Madame Tussauds
San Francisco, California
Madame Tussauds is the gold standard for a venerable tourist attraction genre -- the wax museum. Tussauds discourages the fusty label of "museum," preferring to be known as a wax attraction. Tussauds owns popular locations all over the world, and spares no expense creating ultra-realistic likenesses of historical icons and celebrites (at the cost of about $300,000 per figure). They place them in atmospheric scenes, and then invite the public to touch and interact (encouraging family-appropriate fondling).
At the Tussauds San Francisco, local celebrities are allotted significant square footage -- city leaders, musicians and actors. You'll see the current mayor, slain gay rights activist Harvey Milk, and replica Bay Area landmarks from the Golden Gate Bridge to Chinatown.

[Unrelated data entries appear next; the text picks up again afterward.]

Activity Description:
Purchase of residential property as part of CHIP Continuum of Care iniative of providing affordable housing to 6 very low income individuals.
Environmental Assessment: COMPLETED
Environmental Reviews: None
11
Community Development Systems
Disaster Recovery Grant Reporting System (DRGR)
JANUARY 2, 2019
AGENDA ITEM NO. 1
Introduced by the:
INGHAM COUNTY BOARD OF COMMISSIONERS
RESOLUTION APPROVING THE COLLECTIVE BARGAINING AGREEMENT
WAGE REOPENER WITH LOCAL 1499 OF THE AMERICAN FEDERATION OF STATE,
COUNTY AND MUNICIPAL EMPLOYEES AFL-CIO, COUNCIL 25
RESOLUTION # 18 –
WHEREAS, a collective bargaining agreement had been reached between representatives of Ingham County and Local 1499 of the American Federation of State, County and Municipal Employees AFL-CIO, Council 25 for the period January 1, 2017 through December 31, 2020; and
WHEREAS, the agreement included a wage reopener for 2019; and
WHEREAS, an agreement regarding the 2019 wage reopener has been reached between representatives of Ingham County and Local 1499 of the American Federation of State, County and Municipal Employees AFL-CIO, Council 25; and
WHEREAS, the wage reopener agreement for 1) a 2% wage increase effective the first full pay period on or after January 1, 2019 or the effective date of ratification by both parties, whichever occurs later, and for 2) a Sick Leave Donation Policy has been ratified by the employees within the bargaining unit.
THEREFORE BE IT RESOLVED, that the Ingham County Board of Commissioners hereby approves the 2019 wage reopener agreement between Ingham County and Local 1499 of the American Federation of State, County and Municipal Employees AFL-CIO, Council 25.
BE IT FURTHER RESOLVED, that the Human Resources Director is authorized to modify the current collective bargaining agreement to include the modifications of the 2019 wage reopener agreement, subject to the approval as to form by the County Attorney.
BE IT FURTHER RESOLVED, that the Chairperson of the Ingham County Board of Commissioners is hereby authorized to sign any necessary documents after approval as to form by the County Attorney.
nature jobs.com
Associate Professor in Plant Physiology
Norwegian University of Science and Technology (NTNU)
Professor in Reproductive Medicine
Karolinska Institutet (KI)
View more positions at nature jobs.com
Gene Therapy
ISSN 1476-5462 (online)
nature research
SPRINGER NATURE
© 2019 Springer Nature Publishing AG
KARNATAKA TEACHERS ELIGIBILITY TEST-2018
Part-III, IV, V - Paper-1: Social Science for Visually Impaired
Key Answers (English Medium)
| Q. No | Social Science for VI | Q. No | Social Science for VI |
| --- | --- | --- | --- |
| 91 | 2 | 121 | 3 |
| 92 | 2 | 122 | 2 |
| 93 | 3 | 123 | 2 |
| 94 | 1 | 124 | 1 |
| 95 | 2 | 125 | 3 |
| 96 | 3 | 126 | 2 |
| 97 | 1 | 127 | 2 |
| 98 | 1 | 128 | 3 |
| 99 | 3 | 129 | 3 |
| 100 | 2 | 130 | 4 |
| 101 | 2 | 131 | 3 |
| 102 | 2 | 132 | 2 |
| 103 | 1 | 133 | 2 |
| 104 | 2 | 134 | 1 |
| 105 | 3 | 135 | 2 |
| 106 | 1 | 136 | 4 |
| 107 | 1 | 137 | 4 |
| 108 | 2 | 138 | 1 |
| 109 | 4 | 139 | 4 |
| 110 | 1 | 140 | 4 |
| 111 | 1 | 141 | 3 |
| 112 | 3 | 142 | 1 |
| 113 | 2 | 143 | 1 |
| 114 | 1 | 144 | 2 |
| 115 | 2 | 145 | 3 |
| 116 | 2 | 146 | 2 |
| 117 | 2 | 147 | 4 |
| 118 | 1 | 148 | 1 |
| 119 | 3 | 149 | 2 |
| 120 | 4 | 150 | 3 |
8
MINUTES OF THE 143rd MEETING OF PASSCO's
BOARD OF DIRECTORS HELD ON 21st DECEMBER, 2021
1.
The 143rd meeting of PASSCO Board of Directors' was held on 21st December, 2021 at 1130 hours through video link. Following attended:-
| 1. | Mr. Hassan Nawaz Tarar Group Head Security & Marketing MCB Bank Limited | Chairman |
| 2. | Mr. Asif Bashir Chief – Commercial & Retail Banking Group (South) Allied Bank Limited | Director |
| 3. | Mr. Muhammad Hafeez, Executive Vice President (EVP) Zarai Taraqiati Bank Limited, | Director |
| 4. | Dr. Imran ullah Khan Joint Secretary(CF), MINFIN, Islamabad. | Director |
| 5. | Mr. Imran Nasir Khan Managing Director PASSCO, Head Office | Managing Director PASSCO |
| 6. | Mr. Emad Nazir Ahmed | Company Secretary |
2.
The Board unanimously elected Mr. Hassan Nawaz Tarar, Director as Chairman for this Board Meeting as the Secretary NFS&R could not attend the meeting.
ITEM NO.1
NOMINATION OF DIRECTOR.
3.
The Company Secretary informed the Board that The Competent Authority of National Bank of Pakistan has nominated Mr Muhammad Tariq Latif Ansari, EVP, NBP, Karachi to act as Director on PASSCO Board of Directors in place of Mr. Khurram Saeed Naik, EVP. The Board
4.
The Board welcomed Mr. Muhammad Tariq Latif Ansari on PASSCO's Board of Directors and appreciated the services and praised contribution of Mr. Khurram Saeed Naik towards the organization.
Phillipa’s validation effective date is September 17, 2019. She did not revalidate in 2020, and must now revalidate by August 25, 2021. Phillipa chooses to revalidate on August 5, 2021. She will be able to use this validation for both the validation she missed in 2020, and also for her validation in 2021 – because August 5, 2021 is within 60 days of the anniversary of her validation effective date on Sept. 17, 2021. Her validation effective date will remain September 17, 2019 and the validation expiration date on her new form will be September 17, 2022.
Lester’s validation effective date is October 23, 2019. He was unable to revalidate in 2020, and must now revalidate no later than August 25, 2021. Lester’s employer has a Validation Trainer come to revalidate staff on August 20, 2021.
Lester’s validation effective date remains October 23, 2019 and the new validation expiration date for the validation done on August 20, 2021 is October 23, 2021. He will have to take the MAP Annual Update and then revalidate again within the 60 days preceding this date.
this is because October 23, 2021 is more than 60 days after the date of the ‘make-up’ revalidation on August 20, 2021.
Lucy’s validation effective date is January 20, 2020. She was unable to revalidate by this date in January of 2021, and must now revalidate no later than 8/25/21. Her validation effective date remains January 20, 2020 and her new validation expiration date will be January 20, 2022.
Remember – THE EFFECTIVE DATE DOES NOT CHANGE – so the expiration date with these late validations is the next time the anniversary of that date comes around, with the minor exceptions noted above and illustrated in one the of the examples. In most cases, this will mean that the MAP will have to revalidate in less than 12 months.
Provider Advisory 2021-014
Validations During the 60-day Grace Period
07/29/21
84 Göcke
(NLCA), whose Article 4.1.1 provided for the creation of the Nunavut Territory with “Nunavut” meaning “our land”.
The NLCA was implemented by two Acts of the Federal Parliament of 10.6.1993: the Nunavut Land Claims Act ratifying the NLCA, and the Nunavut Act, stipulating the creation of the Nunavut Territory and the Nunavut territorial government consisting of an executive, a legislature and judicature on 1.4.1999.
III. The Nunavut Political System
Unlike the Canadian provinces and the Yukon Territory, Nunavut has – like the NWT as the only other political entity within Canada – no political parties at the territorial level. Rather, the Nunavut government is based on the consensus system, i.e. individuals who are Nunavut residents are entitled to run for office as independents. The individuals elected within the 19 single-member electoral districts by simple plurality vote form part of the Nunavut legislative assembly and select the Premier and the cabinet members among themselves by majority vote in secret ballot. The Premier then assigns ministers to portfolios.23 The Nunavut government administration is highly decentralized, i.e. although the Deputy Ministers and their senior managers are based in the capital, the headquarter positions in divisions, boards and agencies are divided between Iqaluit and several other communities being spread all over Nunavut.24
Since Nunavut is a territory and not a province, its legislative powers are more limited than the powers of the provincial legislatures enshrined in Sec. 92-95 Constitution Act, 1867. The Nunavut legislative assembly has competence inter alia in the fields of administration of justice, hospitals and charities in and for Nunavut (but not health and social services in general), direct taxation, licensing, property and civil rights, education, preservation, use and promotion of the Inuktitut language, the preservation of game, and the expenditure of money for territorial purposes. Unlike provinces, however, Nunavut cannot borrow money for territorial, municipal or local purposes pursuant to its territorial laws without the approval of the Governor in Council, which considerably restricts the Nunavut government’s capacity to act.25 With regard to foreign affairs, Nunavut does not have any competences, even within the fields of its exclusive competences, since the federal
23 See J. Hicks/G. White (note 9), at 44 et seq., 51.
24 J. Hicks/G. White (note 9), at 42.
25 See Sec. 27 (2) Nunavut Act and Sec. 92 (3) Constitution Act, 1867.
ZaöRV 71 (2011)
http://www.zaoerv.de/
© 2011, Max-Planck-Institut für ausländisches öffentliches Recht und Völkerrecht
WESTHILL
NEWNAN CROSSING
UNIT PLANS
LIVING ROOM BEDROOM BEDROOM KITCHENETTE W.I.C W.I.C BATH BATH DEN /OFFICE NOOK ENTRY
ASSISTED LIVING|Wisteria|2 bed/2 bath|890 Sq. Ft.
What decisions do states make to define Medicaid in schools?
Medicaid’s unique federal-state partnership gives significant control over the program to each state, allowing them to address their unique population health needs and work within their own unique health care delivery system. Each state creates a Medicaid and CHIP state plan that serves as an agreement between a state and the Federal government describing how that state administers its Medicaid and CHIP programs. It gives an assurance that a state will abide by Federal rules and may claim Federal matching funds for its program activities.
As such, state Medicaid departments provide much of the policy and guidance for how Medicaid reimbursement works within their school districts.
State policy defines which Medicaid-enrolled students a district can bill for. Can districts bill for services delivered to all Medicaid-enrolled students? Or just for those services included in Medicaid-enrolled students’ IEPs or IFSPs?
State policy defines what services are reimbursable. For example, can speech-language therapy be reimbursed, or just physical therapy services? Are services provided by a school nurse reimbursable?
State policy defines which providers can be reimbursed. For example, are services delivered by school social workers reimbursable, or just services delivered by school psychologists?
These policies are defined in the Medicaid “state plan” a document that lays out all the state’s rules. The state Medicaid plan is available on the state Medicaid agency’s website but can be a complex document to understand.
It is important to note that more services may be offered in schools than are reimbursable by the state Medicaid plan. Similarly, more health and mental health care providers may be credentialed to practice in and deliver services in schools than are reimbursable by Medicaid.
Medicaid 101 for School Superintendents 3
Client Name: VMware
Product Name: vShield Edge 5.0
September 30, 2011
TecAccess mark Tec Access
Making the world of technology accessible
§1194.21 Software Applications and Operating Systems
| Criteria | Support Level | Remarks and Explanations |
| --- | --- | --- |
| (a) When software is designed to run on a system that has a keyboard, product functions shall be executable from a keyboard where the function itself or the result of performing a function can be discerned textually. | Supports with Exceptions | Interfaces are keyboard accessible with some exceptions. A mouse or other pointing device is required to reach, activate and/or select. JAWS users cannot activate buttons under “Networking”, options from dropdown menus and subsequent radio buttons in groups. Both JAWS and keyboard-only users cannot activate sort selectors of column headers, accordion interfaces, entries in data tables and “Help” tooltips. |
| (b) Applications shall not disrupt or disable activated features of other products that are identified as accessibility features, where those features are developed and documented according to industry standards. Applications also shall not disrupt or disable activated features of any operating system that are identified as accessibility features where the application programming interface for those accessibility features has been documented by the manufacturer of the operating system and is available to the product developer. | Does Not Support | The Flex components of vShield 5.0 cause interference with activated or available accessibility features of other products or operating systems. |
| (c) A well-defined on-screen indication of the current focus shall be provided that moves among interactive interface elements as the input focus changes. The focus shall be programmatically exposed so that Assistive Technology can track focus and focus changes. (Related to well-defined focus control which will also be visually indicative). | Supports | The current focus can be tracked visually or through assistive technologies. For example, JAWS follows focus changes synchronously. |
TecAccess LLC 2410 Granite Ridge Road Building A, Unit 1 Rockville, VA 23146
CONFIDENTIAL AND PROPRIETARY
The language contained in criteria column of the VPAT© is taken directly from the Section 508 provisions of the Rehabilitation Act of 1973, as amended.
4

Movie directors include Francis Ford Coppola, Steven Spielberg, and Alfred Hitchcock (the local connection is The Birds and Vertigo, but his scene is more Psycho). Musicians Carlos Santana, Janis Joplin, and Jerry Garcia all await your posing pleasure. Silicon Valley is represented by Steve Jobs and Mark Zuckerberg, if they aren't on a junket elsewhere. Viral web celeb Grumpy Cat joined the SF team in 2015, and wax Steve Wozniak was added in 2016.
You might see a Beyonce, Babe Ruth, and Serena Williams. The current U.S. president is usually on hand, but we suspect Barack Obama will find some way to remain near his successor's Oval Office set.
Like any attraction offering close encounters with celebrities, Tussauds is sensitive to changing preferences and fickle tastes. Travolta's Vincent in Pulp Fiction -- still cool? Jennifer Anniston -- still attracting flirtatious dads? Madonna who? No one gets melted down, but falling stars are moved into the shadows and eventually shipped off to storage.
The attraction provides props and costumes for visitors to enhance their photo ops and selfies. Squeeze into a red sweatshirt and pedal a skybound bicycle with E.T. in the basket. Shred a guitar alongside Jimi Hendrix. Sit on the bus seat behind Rosa Parks.
It may be as real as it's ever going to get, so enjoy.